So, I do have faith after all; but it’s in myself. That as long as I keep doing those things I want to keep doing, even if there’s no clear reason why, I will become the person I want to be.  I trust that someday I’ll be able to look back and think “oh yeah, that’s why I did that. Because that’s the kind of person I have turned out to be. It didn’t make sense at the time because I was not that person yet, I was only becoming.” And if I never attain that feeling – well, I’ll be too dead to know nothing ever did make sense in the end.  It’s like Pascal’s Wager for the self-involved.

So, this quote makes sense to me. I need it to.

The full quote goes like this:

“It is really true what philosophy tells us, that life must be understood backwards. But with this, one forgets the second proposition, that it must be lived forwards. A proposition which, the more it is subjected to careful thought, the more it ends up concluding precisely that life at any given moment cannot really ever be fully understood; exactly because there is no single moment where time stops completely in order for me to take position [to do this]: going backwards.”

Well well well, how the meaning has changed. Here he seems to emphasize the “living forward” part as if to remind us that we might forget to do this if we are continually looking backwards for meaning (which he takes for granted as something philosophy “tells us”).  But it’s because we are always going forward – and in doing so, constantly changing the meaning of the past – that we can never actually take the position of looking backward from a fixed point where the past’s meaning has been set in stone.

So, where the quote I have always loved suggests life can be understood, the not-shortened version says that it’s impossible.  How embarrassing!

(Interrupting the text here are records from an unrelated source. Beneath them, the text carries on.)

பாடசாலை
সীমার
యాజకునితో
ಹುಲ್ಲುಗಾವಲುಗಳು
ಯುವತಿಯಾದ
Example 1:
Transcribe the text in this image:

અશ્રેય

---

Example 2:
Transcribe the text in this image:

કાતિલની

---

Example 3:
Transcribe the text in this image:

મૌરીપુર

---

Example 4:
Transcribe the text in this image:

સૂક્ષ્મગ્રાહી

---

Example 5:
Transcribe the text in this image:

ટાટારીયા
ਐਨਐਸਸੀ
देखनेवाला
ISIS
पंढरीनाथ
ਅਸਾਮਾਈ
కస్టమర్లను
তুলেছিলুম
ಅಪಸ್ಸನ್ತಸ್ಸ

I want to mention Steve Jobs’ similar quote, which my original interpretation of this quote might better apply to.

“You can’t connect the dots looking forward; you can only connect them looking backwards. So you have to trust that the dots will somehow connect in your future. You have to trust in something — your gut, destiny, life, karma, whatever.”

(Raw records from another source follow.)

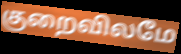
குறைவிலமே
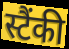
स्टैंकी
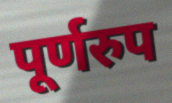
पूर्णरुप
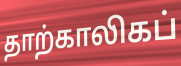
தாற்காலிகப்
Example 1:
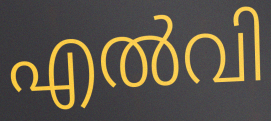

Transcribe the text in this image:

എൽവി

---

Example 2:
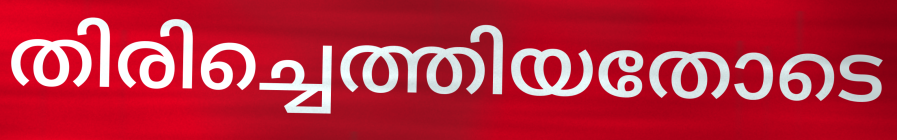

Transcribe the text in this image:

തിരിച്ചെത്തിയതോടെ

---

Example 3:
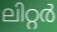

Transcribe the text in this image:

ലിറ്റർ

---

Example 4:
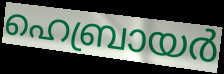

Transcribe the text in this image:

ഹെബ്രായർ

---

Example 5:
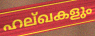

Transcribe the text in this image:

ഹല്ഖകളും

I take this to also say that you can’t plan the life you’ll have, you can’t predict how you’ll feel, what you’ll do, in any given situation. And if you try – like picking a career path because it seems stable and doing such and such to get there – we will be doomed to dissatisfaction because we aren’t honouring our gut, or whatever.

The questions I have for readers – what “guides” you in your life decisions? Does it feel like a story with no plot or is there a common thread? Does it make more sense looking backward, or are you still working it out? Do you care?